# Chapter 10 — Deployment & Optimization

In [None]:
import numpy as np
import matplotlib.pyplot as plt
import pandas as pd
import time
import json
import os

## 1. Quantization: How Q4 Compresses the Model

Linear quantization maps float weights to integers:
$$q = \text{round}\left(\frac{x - x_{\min}}{x_{\max} - x_{\min}} \cdot (2^b - 1)\right), \quad x_{\text{approx}} = q \cdot s + x_{\min}$$

In [None]:
def quantize(weights, bits):
    w_min, w_max = weights.min(), weights.max()
    n_levels = 2**bits
    scale = (w_max - w_min) / (n_levels - 1)
    q = np.round((weights - w_min) / scale).astype(np.int32)
    deq = q * scale + w_min
    return deq, np.abs(weights - deq)

np.random.seed(42)
weights = np.random.randn(1000) * 0.05

fig, axes = plt.subplots(1, 3, figsize=(15, 4))
for ax, bits in zip(axes, [8, 4, 2]):
    deq, err = quantize(weights, bits)
    ax.scatter(weights, deq, alpha=0.15, s=2)
    ax.plot([-0.2, 0.2], [-0.2, 0.2], 'r--', lw=1, label="Perfect")
    ax.set_title(f"Q{bits}: max error={err.max():.5f}")
    ax.set_xlabel("Original"); ax.set_ylabel("Dequantized")
    ax.legend(fontsize=8)
plt.suptitle("Weight Quantization — Q4 is nearly lossless for TTS")
plt.tight_layout(); plt.show()

## 2. Memory Footprint by Format

In [None]:
rows = []
for model_name, params_M in [("VieNeu-TTS-0.3B", 300), ("VieNeu-TTS-0.5B", 500)]:
    for fmt, bits in [("fp32", 32), ("fp16", 16), ("Q8", 8), ("Q4", 4)]:
        gb = params_M * 1e6 * (bits/8) / 1e9
        total = gb + 0.05  # codec
        rows.append({
            "Model": model_name, "Format": fmt,
            "Backbone (GB)": f"{gb:.2f}",
            "Total w/ codec": f"{total:.2f}",
            "Fits 8GB RAM": "Yes" if total < 8 else "No",
            "Fits 16GB RAM": "Yes" if total < 16 else "No",
        })

df = pd.DataFrame(rows)
print(df.to_string(index=False))

## 3. RTF Benchmark

In [None]:
import sys
sys.path.insert(0, "..")
from vieneu import Vieneu

test_texts = [
    "Xin ch\u00e0o.",
    "H\u00f4m nay th\u1eddi ti\u1ebft r\u1ea5t \u0111\u1eb9p, t\u00f4i mu\u1ed1n \u0111i d\u1ea1o.",
    "Tr\u00ed tu\u1ec7 nh\u00e2n t\u1ea1o \u0111ang ph\u00e1t tri\u1ec3n nhanh ch\u00f3ng v\u00e0 thay \u0111\u1ed5i nhi\u1ec1u ng\u00e0nh c\u00f4ng nghi\u1ec7p.",
]

tts = Vieneu()
results = []
for text in test_texts:
    times = []
    for _ in range(2):
        t0 = time.time()
        audio = tts.infer(text)
        times.append(time.time() - t0)
    avg = np.mean(times)
    dur = len(audio) / 24000
    rtf = avg / dur
    results.append({
        "Text": text[:45] + ("..." if len(text)>45 else ""),
        "Audio (s)": f"{dur:.2f}",
        "Infer (s)": f"{avg:.2f}",
        "RTF": f"{rtf:.2f}x",
        "Real-time": "Yes" if rtf < 1.0 else "No"
    })
tts.close()

df = pd.DataFrame(results)
print(df.to_string(index=False))
print("\nRTF < 1.0 = faster than real-time")

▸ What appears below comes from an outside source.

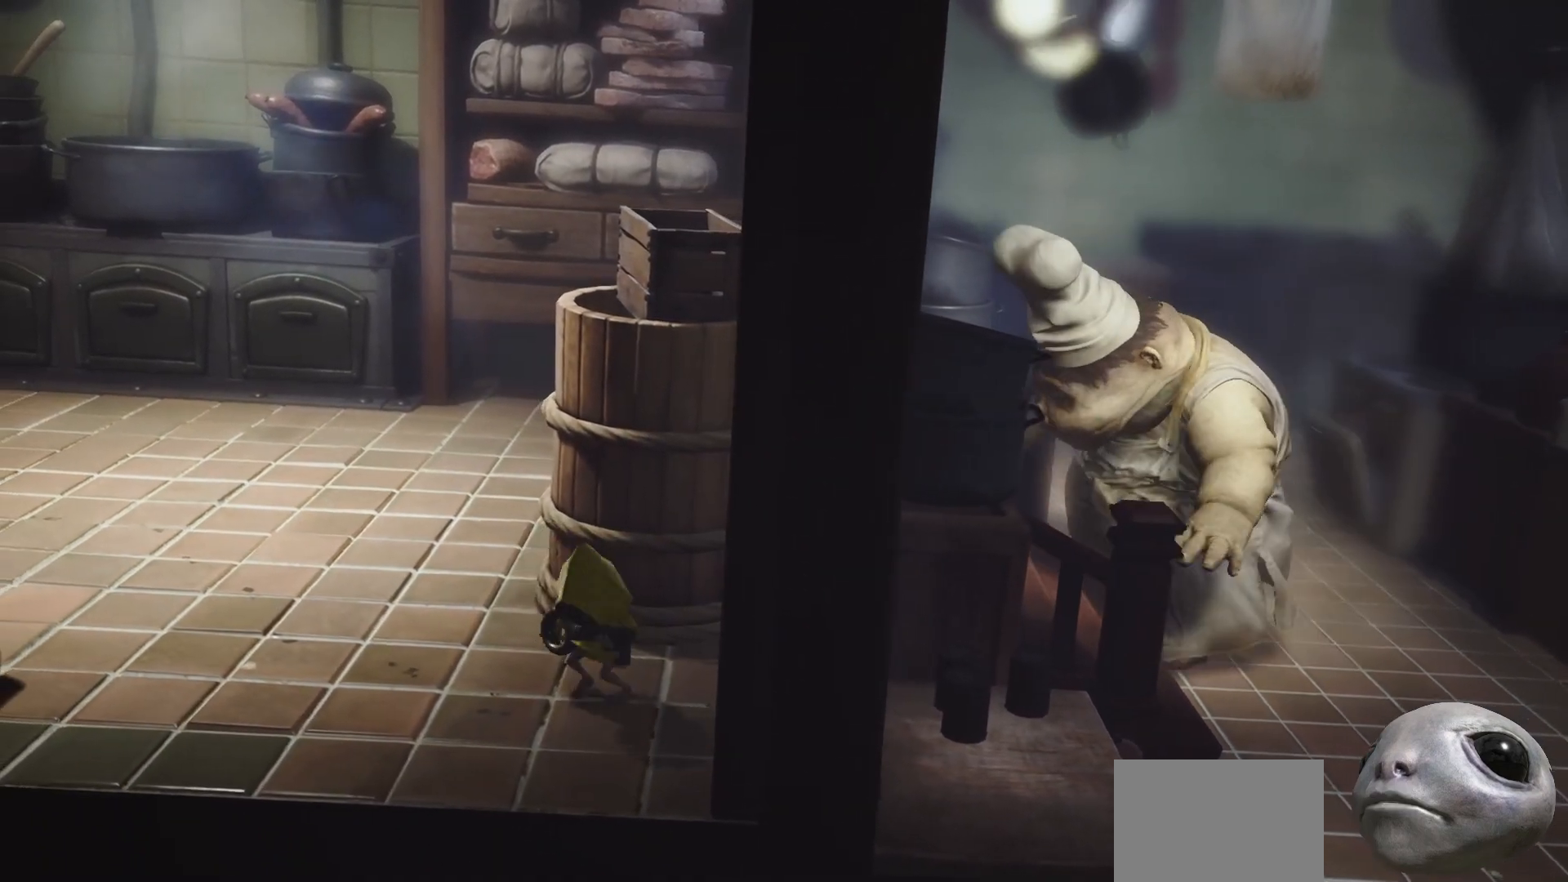
{"buttons": ["X", "L2", "R2"], "left_stick": "right", "right_stick": "center", "events": [[83, "left_stick", "right"]]}
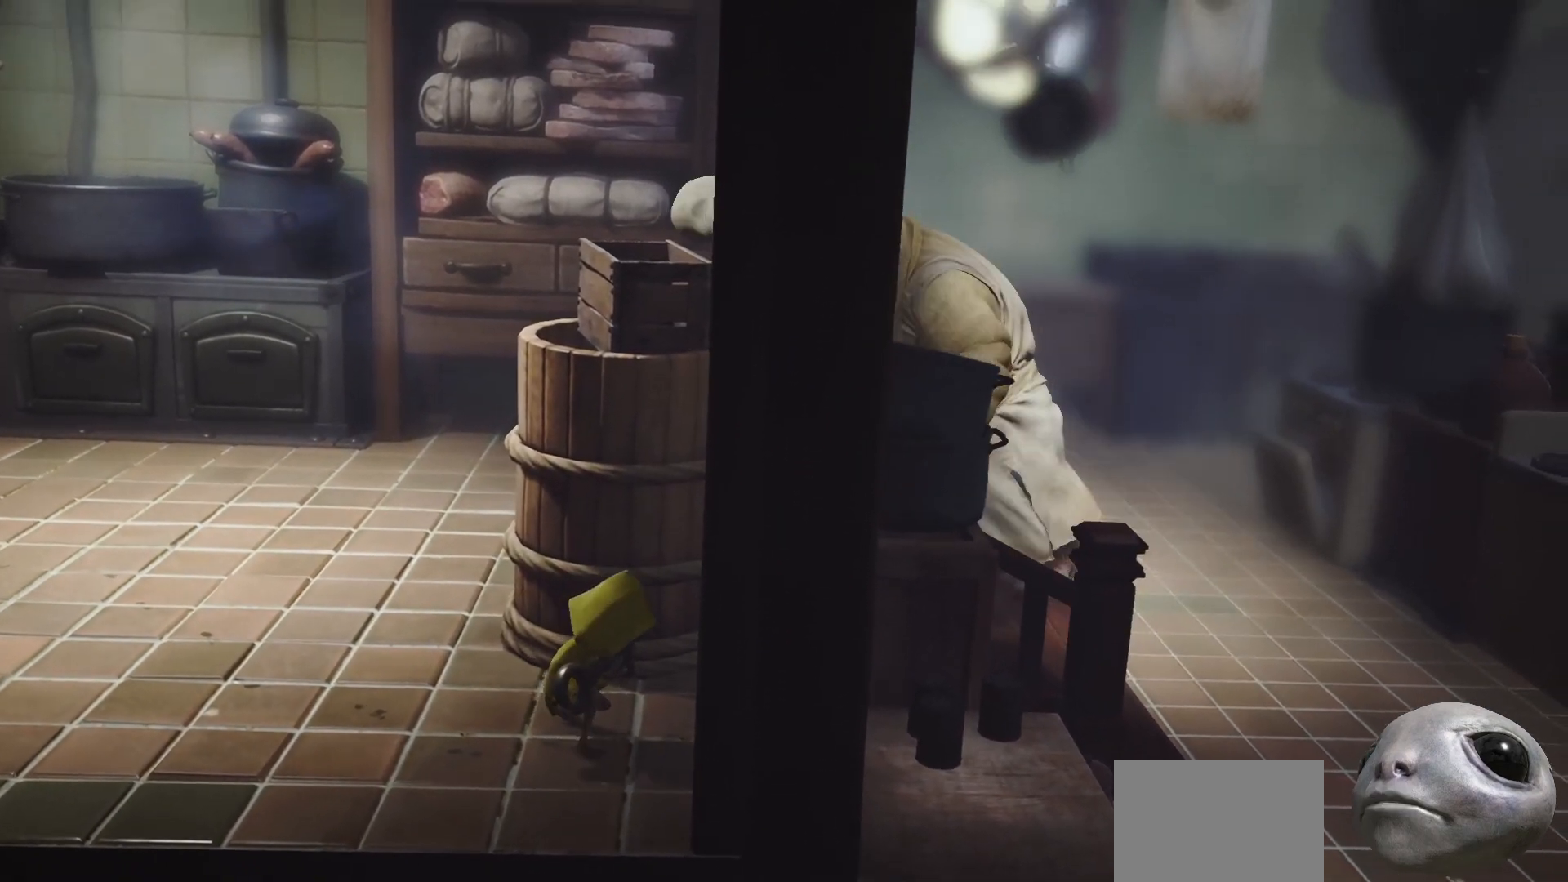
{"buttons": ["X", "L2", "R2"], "left_stick": "right", "right_stick": "center", "events": []}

## 4. Streaming Inference — First-Chunk Latency

In [None]:
from vieneu import Vieneu
import numpy as np
from IPython.display import Audio, display

tts = Vieneu()
text = "Tr\u00ed tu\u1ec7 nh\u00e2n t\u1ea1o \u0111ang thay \u0111\u1ed5i c\u00e1ch ch\u00fang ta giao ti\u1ebfp h\u00e0ng ng\u00e0y."
voice = tts.get_preset_voice("Binh")

chunks = []
chunk_times = []
t_start = time.time()

for chunk in tts.infer_stream(text, voice=voice):
    t_chunk = time.time() - t_start
    chunk_times.append(t_chunk)
    chunks.append(chunk)
    print(f"Chunk {len(chunks):2d}: {len(chunk)/24000:.2f}s audio at t={t_chunk:.2f}s")

full_audio = np.concatenate(chunks)
print(f"\nFirst-chunk latency: {chunk_times[0]:.2f}s")
print(f"Total audio: {len(full_audio)/24000:.2f}s")
display(Audio(full_audio, rate=24000))
tts.close()

## 5. Packaging voices.json

In [None]:
import torch, librosa
from neucodec import DistillNeuCodec

device = "cuda" if torch.cuda.is_available() else "cpu"
codec = DistillNeuCodec.from_pretrained("neuphonic/distill-neucodec").to(device).eval()

ref_path = "../examples/audio_ref/example.wav"
ref_text = open("../examples/audio_ref/example.txt").read().strip()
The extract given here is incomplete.